E.L. Doctorow, Don DeLillo, Kwame Anthony Appiah, Edward Albee, A.M. Homes, Honor Moore, and other PEN Members gather on the steps of the New York Public Library to demand the release of writer Liu Xiaobo, who was sentenced on Christmas Day to 11 years in prison in China. The program features short statements and readings by PEN Members. After the event, a PEN delegation delivered a letter to the Permanent Mission of the People’s Republic of China to the U.N.
The press event rings in a year that marks the 50th anniversary of PEN’s activism on behalf of writers who are jailed or face persecution because of their work. Joseph Brodsky, Wole Soyinka, Vaclav Havel, Jose Revueltas, Pramoedya Ananta Toer, Alicia Portnoy, Salman Rushdie, Orhan Pamuk, and Taslima Nasreen, are just a few of the hundreds of writers PEN has freed or defended over the years.
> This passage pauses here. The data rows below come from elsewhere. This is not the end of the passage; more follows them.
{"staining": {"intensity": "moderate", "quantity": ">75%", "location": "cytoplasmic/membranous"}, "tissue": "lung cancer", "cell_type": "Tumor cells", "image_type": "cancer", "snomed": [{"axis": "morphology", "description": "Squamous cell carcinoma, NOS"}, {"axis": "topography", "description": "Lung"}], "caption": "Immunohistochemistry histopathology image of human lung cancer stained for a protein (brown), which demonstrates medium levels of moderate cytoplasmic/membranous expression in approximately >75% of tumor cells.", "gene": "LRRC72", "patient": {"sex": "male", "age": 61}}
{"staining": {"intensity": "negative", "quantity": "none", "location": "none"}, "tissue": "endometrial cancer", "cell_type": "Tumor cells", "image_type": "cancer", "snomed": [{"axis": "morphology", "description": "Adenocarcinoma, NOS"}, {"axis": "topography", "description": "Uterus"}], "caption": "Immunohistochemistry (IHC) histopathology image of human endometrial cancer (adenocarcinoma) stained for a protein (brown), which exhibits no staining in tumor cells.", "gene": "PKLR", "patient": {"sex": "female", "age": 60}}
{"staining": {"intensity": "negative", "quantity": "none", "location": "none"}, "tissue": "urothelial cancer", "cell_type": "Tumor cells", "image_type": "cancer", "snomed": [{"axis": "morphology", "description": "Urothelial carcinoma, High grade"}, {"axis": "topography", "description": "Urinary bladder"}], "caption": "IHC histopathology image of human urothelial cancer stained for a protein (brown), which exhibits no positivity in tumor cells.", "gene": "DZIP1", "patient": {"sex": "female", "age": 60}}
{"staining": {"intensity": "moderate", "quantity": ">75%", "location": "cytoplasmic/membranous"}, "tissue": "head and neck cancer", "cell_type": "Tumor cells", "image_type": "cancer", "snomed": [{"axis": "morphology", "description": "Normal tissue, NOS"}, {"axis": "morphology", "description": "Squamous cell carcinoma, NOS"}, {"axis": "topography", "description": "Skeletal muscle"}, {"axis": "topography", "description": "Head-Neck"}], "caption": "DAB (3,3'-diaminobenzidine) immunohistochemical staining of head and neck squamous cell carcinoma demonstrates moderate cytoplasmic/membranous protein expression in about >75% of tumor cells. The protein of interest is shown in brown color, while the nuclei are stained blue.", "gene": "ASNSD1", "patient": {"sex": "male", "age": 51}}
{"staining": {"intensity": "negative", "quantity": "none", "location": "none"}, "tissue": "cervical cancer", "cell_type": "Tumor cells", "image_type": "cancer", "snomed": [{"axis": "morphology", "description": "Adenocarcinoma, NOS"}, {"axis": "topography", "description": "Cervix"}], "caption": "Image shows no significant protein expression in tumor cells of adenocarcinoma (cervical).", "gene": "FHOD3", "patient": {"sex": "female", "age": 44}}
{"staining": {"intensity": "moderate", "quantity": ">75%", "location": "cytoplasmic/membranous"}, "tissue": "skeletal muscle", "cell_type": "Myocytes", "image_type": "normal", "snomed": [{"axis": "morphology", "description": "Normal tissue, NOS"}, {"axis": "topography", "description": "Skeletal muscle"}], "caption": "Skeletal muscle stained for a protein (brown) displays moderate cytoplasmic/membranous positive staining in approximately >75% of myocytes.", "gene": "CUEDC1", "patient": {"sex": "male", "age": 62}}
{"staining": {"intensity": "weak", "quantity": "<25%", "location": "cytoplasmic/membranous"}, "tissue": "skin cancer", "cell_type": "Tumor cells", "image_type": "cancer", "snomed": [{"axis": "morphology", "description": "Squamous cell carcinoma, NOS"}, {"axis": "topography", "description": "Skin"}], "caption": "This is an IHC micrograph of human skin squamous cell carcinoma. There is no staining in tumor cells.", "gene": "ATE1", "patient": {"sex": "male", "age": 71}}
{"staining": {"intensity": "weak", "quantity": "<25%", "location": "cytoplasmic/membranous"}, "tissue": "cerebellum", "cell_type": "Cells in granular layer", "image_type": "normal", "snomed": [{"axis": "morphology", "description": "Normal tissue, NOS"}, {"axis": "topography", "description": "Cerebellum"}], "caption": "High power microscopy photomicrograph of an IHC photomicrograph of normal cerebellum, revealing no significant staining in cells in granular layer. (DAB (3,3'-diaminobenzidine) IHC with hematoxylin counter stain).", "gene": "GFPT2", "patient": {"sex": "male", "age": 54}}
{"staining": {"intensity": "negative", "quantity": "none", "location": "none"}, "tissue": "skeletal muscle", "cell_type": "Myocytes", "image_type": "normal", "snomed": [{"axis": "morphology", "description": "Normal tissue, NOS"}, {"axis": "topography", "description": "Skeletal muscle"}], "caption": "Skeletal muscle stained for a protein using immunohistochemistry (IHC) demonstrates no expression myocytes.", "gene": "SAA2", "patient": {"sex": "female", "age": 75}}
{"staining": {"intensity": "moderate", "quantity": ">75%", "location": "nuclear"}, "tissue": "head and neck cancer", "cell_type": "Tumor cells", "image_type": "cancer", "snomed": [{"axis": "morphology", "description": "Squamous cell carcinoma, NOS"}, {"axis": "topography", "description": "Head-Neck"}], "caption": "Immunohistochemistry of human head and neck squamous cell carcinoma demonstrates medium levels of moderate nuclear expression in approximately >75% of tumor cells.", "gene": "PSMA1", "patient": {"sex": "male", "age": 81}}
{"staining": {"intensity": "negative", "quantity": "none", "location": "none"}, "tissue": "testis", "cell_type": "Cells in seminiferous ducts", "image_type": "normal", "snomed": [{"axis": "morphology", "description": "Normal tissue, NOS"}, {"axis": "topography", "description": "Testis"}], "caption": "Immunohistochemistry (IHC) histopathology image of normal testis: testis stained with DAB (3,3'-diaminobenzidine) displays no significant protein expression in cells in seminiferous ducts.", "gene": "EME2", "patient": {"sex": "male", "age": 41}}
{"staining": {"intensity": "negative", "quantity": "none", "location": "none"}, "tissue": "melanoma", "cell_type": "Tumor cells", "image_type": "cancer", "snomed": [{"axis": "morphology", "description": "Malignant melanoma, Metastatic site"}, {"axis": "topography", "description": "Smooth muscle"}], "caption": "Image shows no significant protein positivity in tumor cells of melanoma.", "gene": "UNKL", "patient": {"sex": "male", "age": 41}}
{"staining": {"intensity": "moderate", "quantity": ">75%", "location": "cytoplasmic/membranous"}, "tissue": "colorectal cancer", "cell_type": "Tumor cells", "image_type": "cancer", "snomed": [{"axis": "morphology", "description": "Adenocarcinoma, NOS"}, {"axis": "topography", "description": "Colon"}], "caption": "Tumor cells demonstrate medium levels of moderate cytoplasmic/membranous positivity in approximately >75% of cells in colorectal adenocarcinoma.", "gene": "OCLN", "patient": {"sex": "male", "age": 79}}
There are currently almost 1,000 writers on PEN’s list of writers and journalists in danger because of their work. Leading the list is Liu Xiaobo, one of China’s most prominent writers and a past president and member of the Independent Chinese PEN Center, which is doing on-the-ground PEN advocacy in China. Liu was convicted of “inciting subversion of state power” for co-authoring “Charter 08,” a petition calling for political and human rights reforms in China, and for seven sentences in five articles he published on the internet that are critical of Chinese authorities.